Üç kişi idama mahkûm olur

Bunlardan biri Papaz,

Biri Hâkim

Biri de Fizikçi

İnfaz giyotin ile yapılacaktır.

İdam sehpasına ilk olarak Papaz çıkarılır

Başını giyotinin altına yerleştirir ve ona sorarlar

Son sözün nedir?

Papaz der ki “Ben Allah’a inanıyorum. O beni kurtaracaktır.”

Giyotin indirilir

Boynuna tam birkaç santim kala giyotin durur

Halk şaşır ve hep bir ağızdan bağırır

“Onu serbest bırakın. Allah sözünü söyledi ve onu korudu” dediler.

Böylece Papaz idam edilmekten kurtulur.

Sıra Hakim’e gelir

Aynı şekilde başını giyotine yerleştirir ve ona da son sözünü sorarlar

Hâkim şöyle der

“Ben Papaz gibi Allah’a inanmıyorum. Ama adalete güveniyorum.”

Giyotin indirilir

Hâkimin de boynuna birkaç santim kala durur

İnsanlar yine şaşırır

Yine bağırmaya başlarlar

“Adalet sözünü söyledi. Onu serbest bırakın”

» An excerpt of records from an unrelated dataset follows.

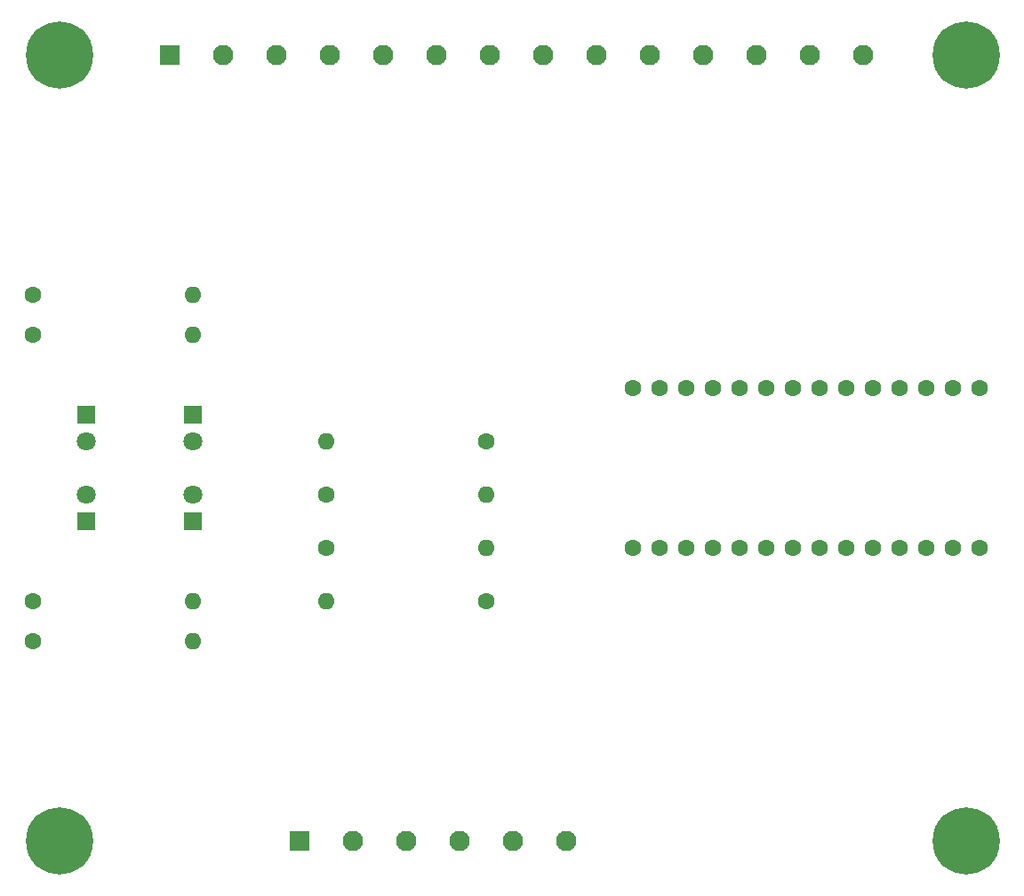
<source format=gts>
G04 #@! TF.GenerationSoftware,KiCad,Pcbnew,(6.0.7)*
G04 #@! TF.CreationDate,2023-02-16T08:52:03+02:00*
G04 #@! TF.ProjectId,teensy_motor_controller,7465656e-7379-45f6-9d6f-746f725f636f,rev?*
G04 #@! TF.SameCoordinates,Original*
G04 #@! TF.FileFunction,Soldermask,Top*
G04 #@! TF.FilePolarity,Negative*
%FSLAX46Y46*%
G04 Gerber Fmt 4.6, Leading zero omitted, Abs format (unit mm)*
G04 Created by KiCad (PCBNEW (6.0.7)) date 2023-02-16 08:52:03*
%MOMM*%
%LPD*%
G01*
G04 APERTURE LIST*
%ADD10C,1.600000*%
%ADD11O,1.600000X1.600000*%
%ADD12R,1.950000X1.950000*%
%ADD13C,1.950000*%
%ADD14R,1.800000X1.800000*%
%ADD15C,1.800000*%
%ADD16C,6.400000*%
G04 APERTURE END LIST*
D10*
X144780000Y-109220000D03*
D11*
X129540000Y-109220000D03*
D10*
X101600000Y-113030000D03*
D11*
X116840000Y-113030000D03*
D10*
X101600000Y-83820000D03*
D11*
X116840000Y-83820000D03*
D10*
X144780000Y-93980000D03*
D11*
X129540000Y-93980000D03*
D12*
X127000000Y-132080000D03*
D13*
X132080000Y-132080000D03*
X137160000Y-132080000D03*
X142240000Y-132080000D03*
X147320000Y-132080000D03*
X152400000Y-132080000D03*
D10*
X101600000Y-109220000D03*
D11*
X116840000Y-109220000D03*
D14*
X106680000Y-101600000D03*
D15*
X106680000Y-99060000D03*
D10*
X101600000Y-80010000D03*
D11*
X116840000Y-80010000D03*
D14*
X106680000Y-91440000D03*
D15*
X106680000Y-93980000D03*
D12*
X114655000Y-57150000D03*
D13*
X119735000Y-57150000D03*
X124815000Y-57150000D03*
X129895000Y-57150000D03*
X134975000Y-57150000D03*
X140055000Y-57150000D03*
X145135000Y-57150000D03*
X150215000Y-57150000D03*
X155295000Y-57150000D03*
X160375000Y-57150000D03*
X165455000Y-57150000D03*
X170535000Y-57150000D03*
X175615000Y-57150000D03*
X180695000Y-57150000D03*
D10*
X129540000Y-104140000D03*
D11*
X144780000Y-104140000D03*
D16*
X190500000Y-132080000D03*
D14*
X116840000Y-91440000D03*
D15*
X116840000Y-93980000D03*
D14*
X116840000Y-101600000D03*
D15*
X116840000Y-99060000D03*
D10*
X189230000Y-88900000D03*
X186690000Y-88900000D03*
X184150000Y-88900000D03*
X181610000Y-88900000D03*
X186690000Y-104140000D03*
X179070000Y-88900000D03*
X176530000Y-88900000D03*
X173990000Y-88900000D03*
X171450000Y-88900000D03*
X168910000Y-88900000D03*
X166370000Y-88900000D03*
X163830000Y-88900000D03*
X161290000Y-88900000D03*
X158750000Y-88900000D03*
X158750000Y-104140000D03*
X161290000Y-104140000D03*
X163830000Y-104140000D03*
X166370000Y-104140000D03*
X168910000Y-104140000D03*
X171450000Y-104140000D03*
X173990000Y-104140000D03*
X176530000Y-104140000D03*
X179070000Y-104140000D03*
X181610000Y-104140000D03*
X184150000Y-104140000D03*
X191770000Y-88900000D03*
X189230000Y-104140000D03*
X191770000Y-104140000D03*
D16*
X104140000Y-132089057D03*
D10*
X129540000Y-99060000D03*
D11*
X144780000Y-99060000D03*
D16*
X190500000Y-57150000D03*
X104140000Y-57150000D03*
M02*

</source>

Böylece hâkim de kurtulur.

Sıra fizikçiye gelir

O da giyotine başını koyar

Ve ona da söz bir sözün var mı diye sorarlar

Fizikçi şöyle der

“Ben ne Allah’a inanan bir Papazım ne de adalete güvenen bir hâkim. Bildiğim tek şey var. Giyotinin ipinde bir düğüm var. Ve o düğüm giyotinin tam inmesine engel oluyor. “

Görevliler giyotini kontrol eder ve gerçekten de bir düğüm olduğunu görürler. “

Düğümü çözüp tekrar bırakırlar ve böylece fizikçinin ihfazı gerçekleşir.

Toplumdaki düğümlere ve sorunlara işaret edip gerçekleri söylemenin acı sonuçları olabilir çoğu zaman.

Gerçeğe talip olanlar bedel ödemeyi göze almalıdır.

Evet, toplumu etkileyen sorunların “gerçek sebebi” gözümüzün önünde olsa bile, onu görmek ve söylemek cesaret ister.

Çünkü hakikat çoğu zaman alkış getirmez; aksine bedel ödettirir.

Papaz inançla kurtulur, hâkim adaletle kurtulur ama fizikçi hakikati gösterdiği için ölür.
Çünkü toplum, rahatını bozan gerçeği değil, duymak istediği masum açıklamaları tercih eder.

Bu öykü şunu vurgular;

Gerçekler ve doğrular her zaman kurtarmaz; bazen cezalandırır, hayatı pahasına olsa da.

Toplumsal sorunları işaret edenler çoğu zaman hedef olsa da hakikati söylemek; konfora, mitlere ve alışkanlıklara karşı çıkmak demektir.

Gerçeğe talip olmak sadece bilgi değil, cesaret ve bedel ister.

Son cümle bu yüzden çok yerindedir;

Gerçeğe talip olanlar bedel ödemeyi göze almalıdır.